WHAT TO DO: Scan the records below for the line with "10: (393, 114, 1.15)" and the line with "45: (680, 504, 3.78)". Repeat those two lines and every line between them exactly, and nothing else.

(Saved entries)

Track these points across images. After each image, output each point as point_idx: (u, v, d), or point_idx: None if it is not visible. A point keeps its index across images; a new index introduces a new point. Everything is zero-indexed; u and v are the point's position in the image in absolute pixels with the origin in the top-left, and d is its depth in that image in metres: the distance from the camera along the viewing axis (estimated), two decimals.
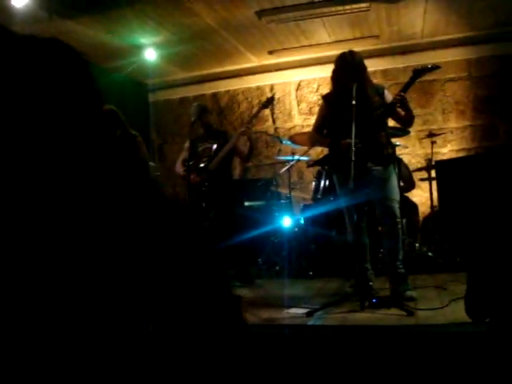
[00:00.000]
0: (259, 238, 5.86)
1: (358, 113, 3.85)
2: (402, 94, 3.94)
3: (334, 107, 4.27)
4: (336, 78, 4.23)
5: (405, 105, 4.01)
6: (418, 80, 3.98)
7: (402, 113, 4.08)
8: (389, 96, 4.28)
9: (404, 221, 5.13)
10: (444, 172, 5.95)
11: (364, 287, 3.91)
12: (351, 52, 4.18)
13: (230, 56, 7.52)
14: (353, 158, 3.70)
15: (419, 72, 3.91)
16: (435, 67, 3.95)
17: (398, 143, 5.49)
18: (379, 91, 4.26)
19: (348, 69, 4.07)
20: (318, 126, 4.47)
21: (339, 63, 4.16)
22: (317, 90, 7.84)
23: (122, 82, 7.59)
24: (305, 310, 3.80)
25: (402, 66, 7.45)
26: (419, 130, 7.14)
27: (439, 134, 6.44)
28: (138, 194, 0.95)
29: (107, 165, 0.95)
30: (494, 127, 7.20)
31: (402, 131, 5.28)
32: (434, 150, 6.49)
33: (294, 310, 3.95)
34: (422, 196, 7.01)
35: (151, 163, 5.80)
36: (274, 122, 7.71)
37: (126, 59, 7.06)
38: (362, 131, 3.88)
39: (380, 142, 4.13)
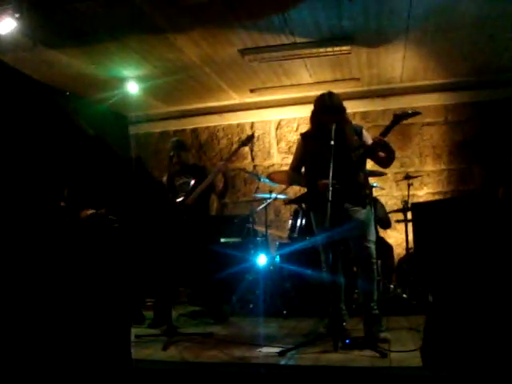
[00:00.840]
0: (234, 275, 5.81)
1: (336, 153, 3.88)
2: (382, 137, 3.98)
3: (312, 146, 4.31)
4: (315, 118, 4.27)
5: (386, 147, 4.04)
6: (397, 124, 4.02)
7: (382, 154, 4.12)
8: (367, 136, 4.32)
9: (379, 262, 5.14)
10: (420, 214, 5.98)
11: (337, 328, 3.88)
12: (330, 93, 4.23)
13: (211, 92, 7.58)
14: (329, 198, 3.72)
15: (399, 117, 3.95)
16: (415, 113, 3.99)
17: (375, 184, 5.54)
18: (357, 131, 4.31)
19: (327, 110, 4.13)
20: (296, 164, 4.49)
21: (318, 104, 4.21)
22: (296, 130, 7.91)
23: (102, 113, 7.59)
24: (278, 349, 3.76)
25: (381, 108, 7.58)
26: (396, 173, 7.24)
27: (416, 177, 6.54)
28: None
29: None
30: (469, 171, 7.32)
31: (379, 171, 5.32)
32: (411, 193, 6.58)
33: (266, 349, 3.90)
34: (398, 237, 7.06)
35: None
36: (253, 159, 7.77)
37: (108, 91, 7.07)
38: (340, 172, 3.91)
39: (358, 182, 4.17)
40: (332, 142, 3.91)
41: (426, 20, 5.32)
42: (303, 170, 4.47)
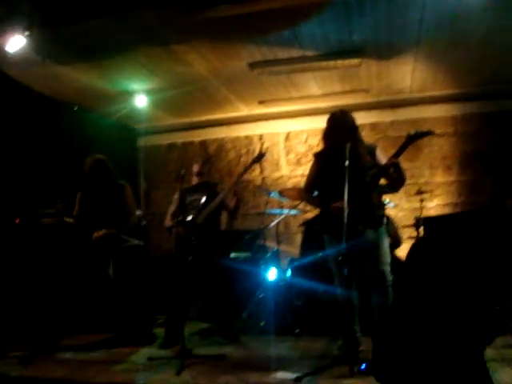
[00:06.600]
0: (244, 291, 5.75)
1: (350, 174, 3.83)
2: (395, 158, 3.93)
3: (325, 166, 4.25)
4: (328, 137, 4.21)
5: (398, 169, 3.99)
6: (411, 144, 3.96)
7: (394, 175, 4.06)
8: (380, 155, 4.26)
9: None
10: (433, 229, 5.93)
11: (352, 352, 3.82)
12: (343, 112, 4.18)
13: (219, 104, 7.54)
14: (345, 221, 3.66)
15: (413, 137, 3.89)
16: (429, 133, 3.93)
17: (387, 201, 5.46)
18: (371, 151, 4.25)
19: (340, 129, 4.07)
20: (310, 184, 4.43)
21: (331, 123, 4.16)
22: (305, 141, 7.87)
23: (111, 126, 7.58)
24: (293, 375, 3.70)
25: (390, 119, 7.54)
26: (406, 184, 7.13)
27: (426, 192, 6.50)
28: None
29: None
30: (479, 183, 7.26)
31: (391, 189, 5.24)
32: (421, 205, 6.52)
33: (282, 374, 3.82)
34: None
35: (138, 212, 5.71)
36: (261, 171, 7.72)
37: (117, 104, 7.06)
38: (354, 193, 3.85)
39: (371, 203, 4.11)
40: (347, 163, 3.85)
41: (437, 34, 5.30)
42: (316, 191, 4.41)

---

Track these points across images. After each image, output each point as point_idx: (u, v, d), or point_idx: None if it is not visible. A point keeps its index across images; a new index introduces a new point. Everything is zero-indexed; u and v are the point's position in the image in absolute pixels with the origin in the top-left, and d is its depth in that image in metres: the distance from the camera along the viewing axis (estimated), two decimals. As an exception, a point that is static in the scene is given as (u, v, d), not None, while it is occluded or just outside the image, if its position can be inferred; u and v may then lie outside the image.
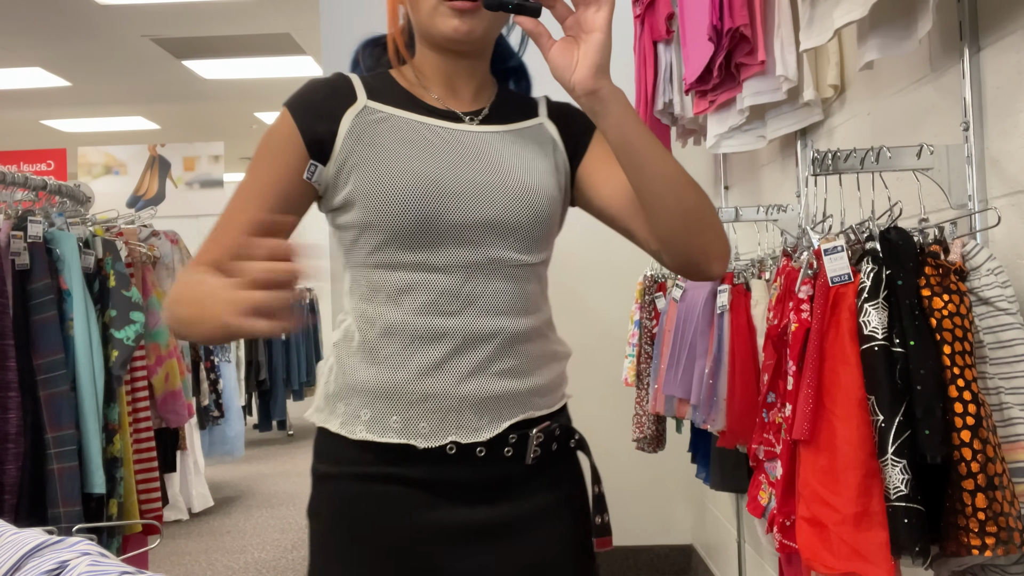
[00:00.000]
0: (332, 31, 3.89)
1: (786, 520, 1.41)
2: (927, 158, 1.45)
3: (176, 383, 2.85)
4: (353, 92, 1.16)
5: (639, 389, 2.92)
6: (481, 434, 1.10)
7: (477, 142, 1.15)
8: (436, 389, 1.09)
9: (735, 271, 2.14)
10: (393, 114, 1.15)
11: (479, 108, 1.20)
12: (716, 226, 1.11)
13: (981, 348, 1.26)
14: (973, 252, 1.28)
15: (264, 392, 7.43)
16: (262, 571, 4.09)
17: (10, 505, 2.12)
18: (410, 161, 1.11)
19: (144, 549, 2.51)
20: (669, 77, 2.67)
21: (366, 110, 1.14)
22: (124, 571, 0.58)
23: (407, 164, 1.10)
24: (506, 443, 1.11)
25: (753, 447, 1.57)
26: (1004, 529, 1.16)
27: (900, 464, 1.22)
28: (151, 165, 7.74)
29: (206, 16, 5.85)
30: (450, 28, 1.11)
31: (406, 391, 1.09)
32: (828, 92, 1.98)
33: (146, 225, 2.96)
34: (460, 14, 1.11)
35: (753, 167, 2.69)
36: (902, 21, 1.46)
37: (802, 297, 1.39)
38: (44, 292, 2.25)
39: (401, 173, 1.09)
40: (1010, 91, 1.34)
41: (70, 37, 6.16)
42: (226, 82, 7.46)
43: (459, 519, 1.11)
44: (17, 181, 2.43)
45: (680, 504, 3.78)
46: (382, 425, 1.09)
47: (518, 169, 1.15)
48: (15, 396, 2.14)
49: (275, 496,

--

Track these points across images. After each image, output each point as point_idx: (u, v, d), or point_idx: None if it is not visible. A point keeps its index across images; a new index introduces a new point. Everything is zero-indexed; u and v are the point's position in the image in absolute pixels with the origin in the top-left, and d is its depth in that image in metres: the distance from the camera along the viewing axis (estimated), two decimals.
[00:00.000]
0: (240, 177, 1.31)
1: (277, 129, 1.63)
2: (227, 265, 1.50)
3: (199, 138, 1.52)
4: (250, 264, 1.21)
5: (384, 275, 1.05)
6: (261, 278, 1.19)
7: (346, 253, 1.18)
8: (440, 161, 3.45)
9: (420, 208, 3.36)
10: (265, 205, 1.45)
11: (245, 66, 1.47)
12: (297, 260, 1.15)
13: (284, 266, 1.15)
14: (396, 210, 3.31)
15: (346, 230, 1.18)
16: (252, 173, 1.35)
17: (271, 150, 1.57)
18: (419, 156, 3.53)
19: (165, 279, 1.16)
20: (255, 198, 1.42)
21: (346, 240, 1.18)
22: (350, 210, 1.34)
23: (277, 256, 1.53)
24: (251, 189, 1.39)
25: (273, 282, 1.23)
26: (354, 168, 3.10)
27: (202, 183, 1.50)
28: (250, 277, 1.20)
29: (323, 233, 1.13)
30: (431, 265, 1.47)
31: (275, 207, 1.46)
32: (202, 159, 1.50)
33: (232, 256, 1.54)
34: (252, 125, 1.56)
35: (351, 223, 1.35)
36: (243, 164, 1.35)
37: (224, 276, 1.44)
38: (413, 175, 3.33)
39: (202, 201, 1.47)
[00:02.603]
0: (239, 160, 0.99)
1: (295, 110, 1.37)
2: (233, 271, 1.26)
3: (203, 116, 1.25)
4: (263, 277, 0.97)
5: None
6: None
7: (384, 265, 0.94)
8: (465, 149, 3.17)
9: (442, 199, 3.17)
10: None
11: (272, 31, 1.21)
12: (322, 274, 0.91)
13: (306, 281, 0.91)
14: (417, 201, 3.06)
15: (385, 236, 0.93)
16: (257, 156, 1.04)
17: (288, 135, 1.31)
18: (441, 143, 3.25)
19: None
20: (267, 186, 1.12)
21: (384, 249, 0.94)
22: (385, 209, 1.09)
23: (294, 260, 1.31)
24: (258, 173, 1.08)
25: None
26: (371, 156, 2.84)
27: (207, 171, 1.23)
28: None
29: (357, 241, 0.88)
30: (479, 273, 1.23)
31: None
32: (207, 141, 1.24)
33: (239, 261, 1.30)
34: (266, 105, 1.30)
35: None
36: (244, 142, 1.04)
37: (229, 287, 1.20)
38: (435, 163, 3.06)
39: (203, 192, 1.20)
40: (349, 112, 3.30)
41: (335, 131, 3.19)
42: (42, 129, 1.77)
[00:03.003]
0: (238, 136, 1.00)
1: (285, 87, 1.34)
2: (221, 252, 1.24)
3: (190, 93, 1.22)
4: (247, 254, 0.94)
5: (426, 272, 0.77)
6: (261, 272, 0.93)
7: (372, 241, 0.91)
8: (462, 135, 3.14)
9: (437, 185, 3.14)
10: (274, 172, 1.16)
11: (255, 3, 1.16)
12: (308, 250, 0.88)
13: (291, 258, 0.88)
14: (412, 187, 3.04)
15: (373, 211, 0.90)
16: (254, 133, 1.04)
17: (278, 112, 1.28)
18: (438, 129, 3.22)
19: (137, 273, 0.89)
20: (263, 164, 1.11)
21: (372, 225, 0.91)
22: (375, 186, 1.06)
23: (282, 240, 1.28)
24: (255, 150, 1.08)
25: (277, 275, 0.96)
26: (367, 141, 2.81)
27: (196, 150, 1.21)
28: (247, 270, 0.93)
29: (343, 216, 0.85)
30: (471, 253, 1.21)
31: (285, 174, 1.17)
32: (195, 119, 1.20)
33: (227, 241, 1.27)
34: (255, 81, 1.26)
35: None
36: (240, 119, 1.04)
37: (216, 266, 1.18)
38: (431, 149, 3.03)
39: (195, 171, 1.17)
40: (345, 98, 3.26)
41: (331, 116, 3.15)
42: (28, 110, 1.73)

TASK RESULT:
10: (393, 114, 1.15)
11: (479, 108, 1.20)
12: (716, 226, 1.11)
13: (981, 348, 1.26)
14: (973, 252, 1.28)
15: (264, 392, 7.43)
16: (262, 571, 4.09)
17: (10, 505, 2.12)
18: (410, 161, 1.11)
19: (144, 549, 2.51)
20: (669, 77, 2.67)
21: (366, 110, 1.14)
22: (124, 571, 0.58)
23: (407, 164, 1.10)
24: (506, 443, 1.11)
25: (753, 447, 1.57)
26: (1004, 529, 1.16)
27: (900, 464, 1.22)
28: (151, 165, 7.74)
29: (206, 16, 5.85)
30: (450, 28, 1.11)
31: (406, 391, 1.09)
32: (828, 92, 1.98)
33: (146, 225, 2.96)
34: (460, 14, 1.11)
35: (753, 167, 2.69)
36: (902, 21, 1.46)
37: (802, 297, 1.39)
38: (44, 292, 2.25)
39: (401, 173, 1.09)
40: (1010, 91, 1.34)
41: (70, 37, 6.16)
42: (226, 82, 7.46)
43: (459, 519, 1.11)
44: (17, 181, 2.43)
45: (680, 504, 3.78)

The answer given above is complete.